The downside is just that sequences of different lengths can wind up dereplicating as unique sequence variants even if they should technically bin together as a single variant (at different lengths, who knows).

With ITS1 I am always a bit nervous about paired-end data, just because it is a hypervariable region and I believe some clades do have ITS1 > 600 bp long. Long variants that are dropped due to lack of sufficient overlap will bias against these clades (length is variable but not randomly distributed across clades). I would pay close attention to how many sequences fail to merge — of course it could be due to low-quality sequences at the tips failing to overlap, but it could also be very long variants that fail to overlap. If you have some way to figure out what's what, it would be beneficial (to everyone who has this problem!)
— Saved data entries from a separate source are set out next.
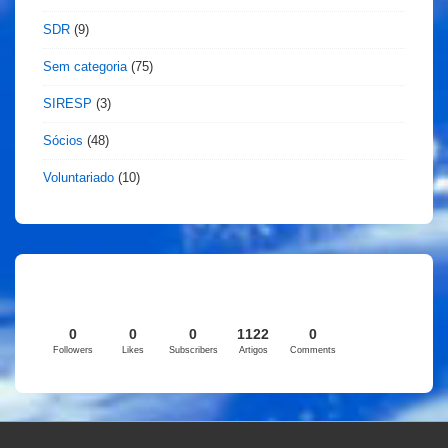
SDR
(9)
Sem categoria
(75)
SIRESP
(3)
Sócios
(48)
Voluntariado
(10)
0
0
0
1122
0
Followers
Likes
Subscribers
Artigos
Comments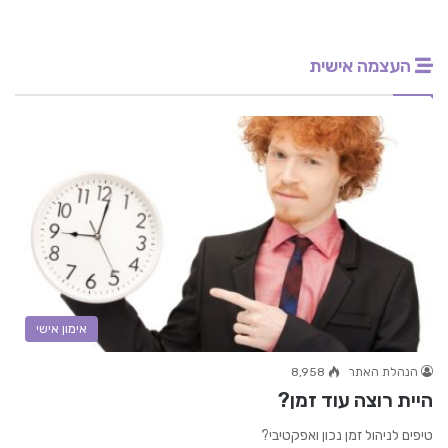
העצמה אישית
אימון אישי
הנהלת האתר
8,958
היית רוצה עוד זמן?
טיפים לניהול זמן נכון ואפקטיבי?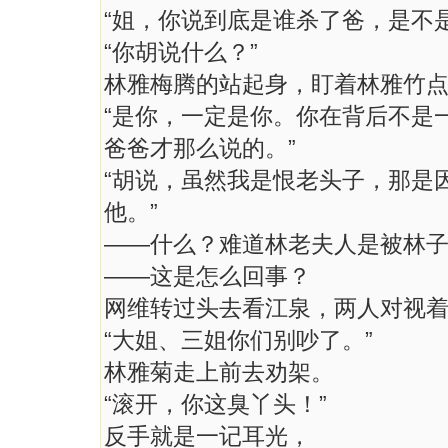
“姐，你说到底是谁杀了爸，是不
“你胡说什么？”
林雅梅腾的站起身，盯着林雅竹
“是你，一定是你。你在背后不是
爸爸才那么说的。”
“胡说，虽然我是恨老头子，那是
他。”
——什么？难道林老夫人是被林
——这是怎么回事？
网维转过头去看江泉，两人对视
“大姐、三姐你们别吵了。”
林雅菊走上前去劝架。
“滚开，你这臭丫头！”
反手就是一记耳光，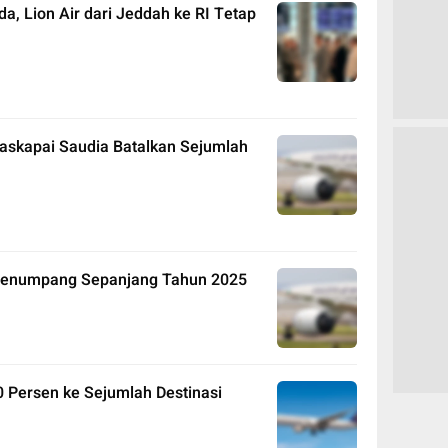
, Lion Air dari Jeddah ke RI Tetap
Maskapai Saudia Batalkan Sejumlah
 Penumpang Sepanjang Tahun 2025
 Persen ke Sejumlah Destinasi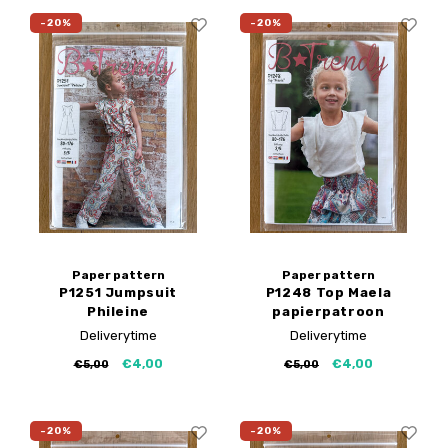
-20%
-20%
Paper pattern
Paper pattern
P1251 Jumpsuit
P1248 Top Maela
Phileine
papierpatroon
papierpatroon
Deliverytime
Deliverytime
€4,00
€4,00
€5,00
€5,00
-20%
-20%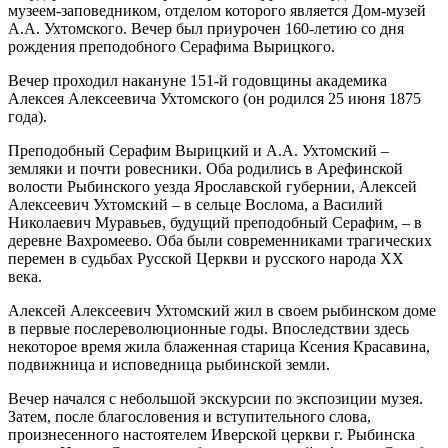
музеем-заповедником, отделом которого является Дом-музей
А.А. Ухтомского. Вечер был приурочен 160-летию со дня
рождения преподобного Серафима Вырицкого.
Вечер проходил накануне 151-й годовщины академика
Алексея Алексеевича Ухтомского (он родился 25 июня 1875
года).
Преподобный Серафим Вырицкий и А.А. Ухтомский –
земляки и почти ровесники. Оба родились в Арефинской
волости Рыбинского уезда Ярославской губернии, Алексей
Алексеевич Ухтомский – в сельце Вослома, а Василий
Николаевич Муравьев, будущий преподобный Серафим, – в
деревне Вахромеево. Оба были современниками трагических
перемен в судьбах Русской Церкви и русского народа XX
века.
Алексей Алексеевич Ухтомский жил в своем рыбинском доме
в первые послереволюционные годы. Впоследствии здесь
некоторое время жила блаженная старица Ксения Красавина,
подвижница и исповедница рыбинской земли.
Вечер начался с небольшой экскурсии по экспозиции музея.
Затем, после благословения и вступительного слова,
произнесенного настоятелем Иверской церкви г. Рыбинска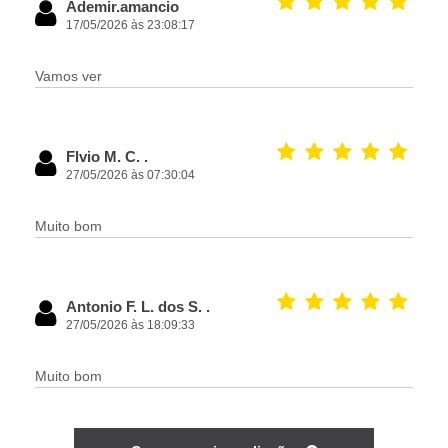
Ademir.amancio
17/05/2026 às 23:08:17
Vamos ver
Flvio M. C. .
27/05/2026 às 07:30:04
Muito bom
Antonio F. L. dos S. .
27/05/2026 às 18:09:33
Muito bom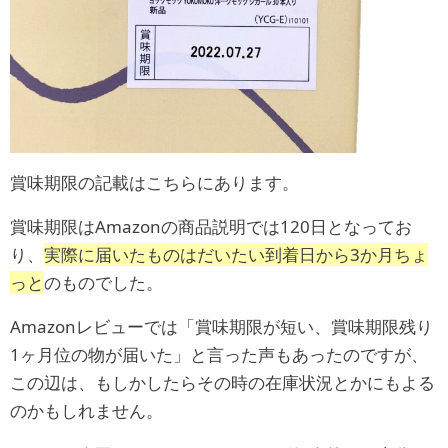
賞味期限の記載はこちらにあります。
賞味期限はAmazonの商品説明では120日となってお
り、
実際に届いたものはだいたい到着日から3か月ちょ
っと
のものでした。
Amazonレビューでは「賞味期限が短い、賞味期限残り
1ヶ月位の物が届いた」と言った声もあったのですが、
この辺は、もしかしたらその時の在庫状況とかにもよる
のかもしれません。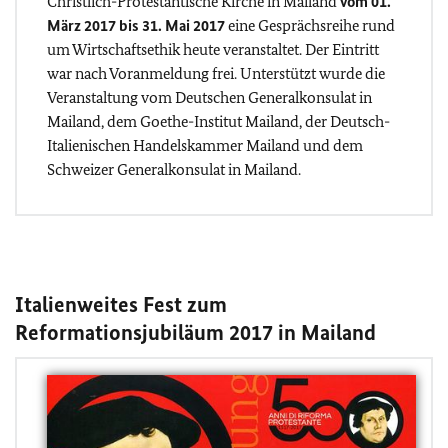
Christlich-Protestantische Kirche in Mailand
vom 01.
März 2017 bis 31. Mai 2017
eine Gesprächsreihe rund
um Wirtschaftsethik heute veranstaltet. Der Eintritt
war nach Voranmeldung frei. Unterstützt wurde die
Veranstaltung vom Deutschen Generalkonsulat in
Mailand, dem Goethe-Institut Mailand, der Deutsch-
Italienischen Handelskammer Mailand und dem
Schweizer Generalkonsulat in Mailand.
Italienweites Fest zum
Reformationsjubiläum 2017 in Mailand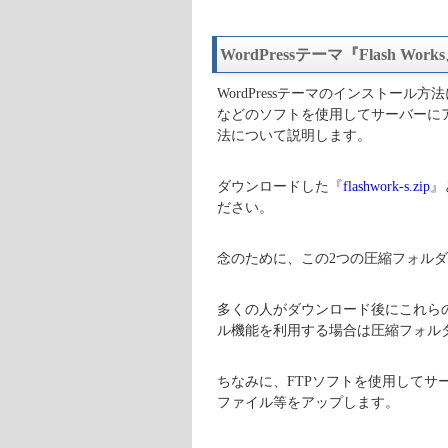
WordPressテーマ『Flash Wo
WordPressテーマのインストール方
などのソフトを使用してサーバーに
法について説明します。
ダウンロードした『
flashwork-s.zip
』
ださい。
念のために、この2つの圧縮フォル
多くの人がダウンロード後にこれらのz
ル機能を利用する場合は圧縮フォル
ちなみに、FTPソフトを使用して
ファイル等をアップします。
We do not have a good way to look at length distribution in QIIME2 — currently. But it is on our radar and should be available in a future release. We will post back here when that feature is available.

For now, you could export those sequences and use something like stand-alone vsearch to get quick stats on sequence length (vsearch is included in the QIIME2 installation so that should be easy).

I hope that helps!

system · May 20, 2018, 5:55am

This topic was automatically closed 31 days after the last reply. New replies are no longer allowed.